Htipiti - Roasted pepper & feta spread
From the book "How to Roast a Lamb by Michael Psilakis" page 195
Comment: The htipiti is excellent as a dip, but also as a spread and I also use it as a sauce for chicken burgers where it really adds to the taste.
For the salt, be aware that some fetas are saltier then others.

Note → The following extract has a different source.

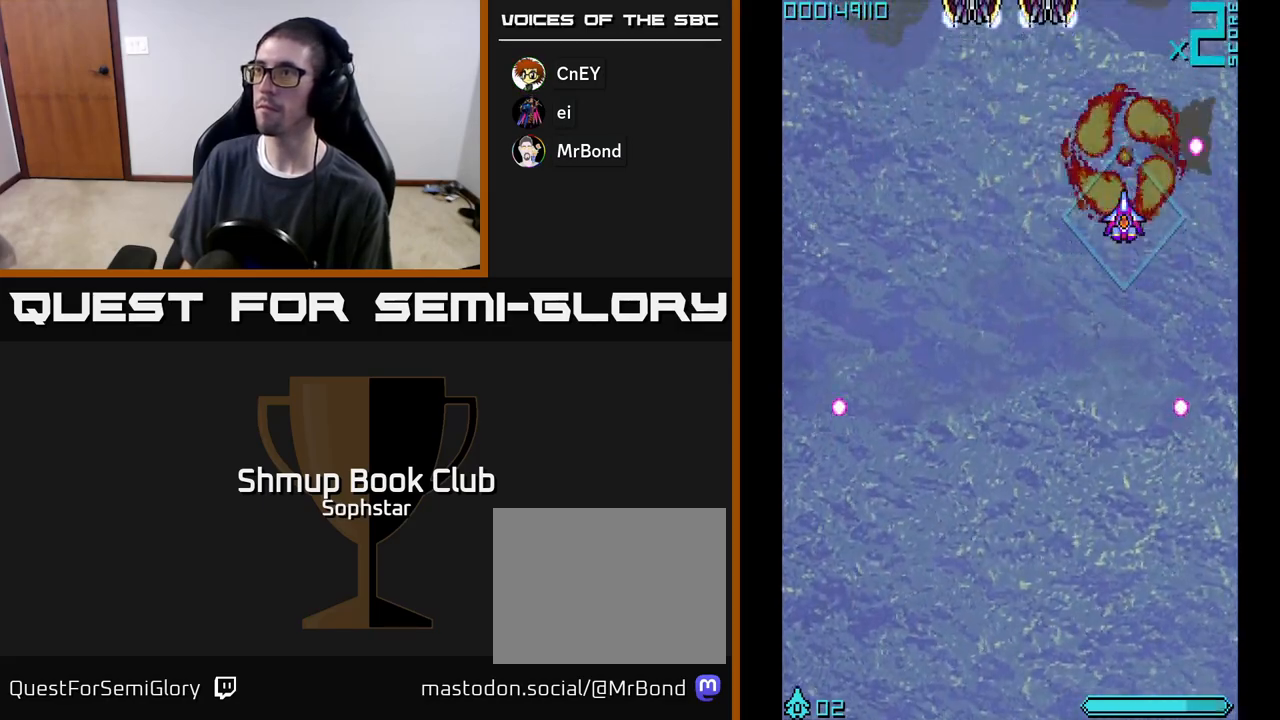
{"buttons": ["A", "DPAD_UP"], "left_stick": "center", "events": [[100, "DPAD_DOWN", "down"], [150, "DPAD_DOWN", "up"], [383, "DPAD_RIGHT", "down"], [450, "DPAD_UP", "down"], [500, "DPAD_RIGHT", "up"]]}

Htipiti is pronounced ch-tee-pee-tee
for ~1/2 cup
1/2 onion, thickly sliced
125 g crumbled feta cheese
1 fire-roasted red bell peppers cut into strips
1 pepperoncini (pickled yellow peppers), sliced or mild jalapeno
1/4 teaspoon dry Greek oregano
1 pinch ground coriander (opt)
1 pinch ground cumin
2 small, picked sprigs parsley (opt)
2 small, picked sprigs dill (opt)
1 tablespoon snipped chives
1 teaspoon grated lemon zest (1/2 lemon zest)
S + P
20 ml EVOO (possibly a little more)
Grill the onion until tender and slightly char-marked in a little EVOO and a bit of salt.
In a food processor, combine all the ingredients, some pepper and process until very smooth.
Adjust seasoning, but be careful not to add too much salt, as the feta is quite salty.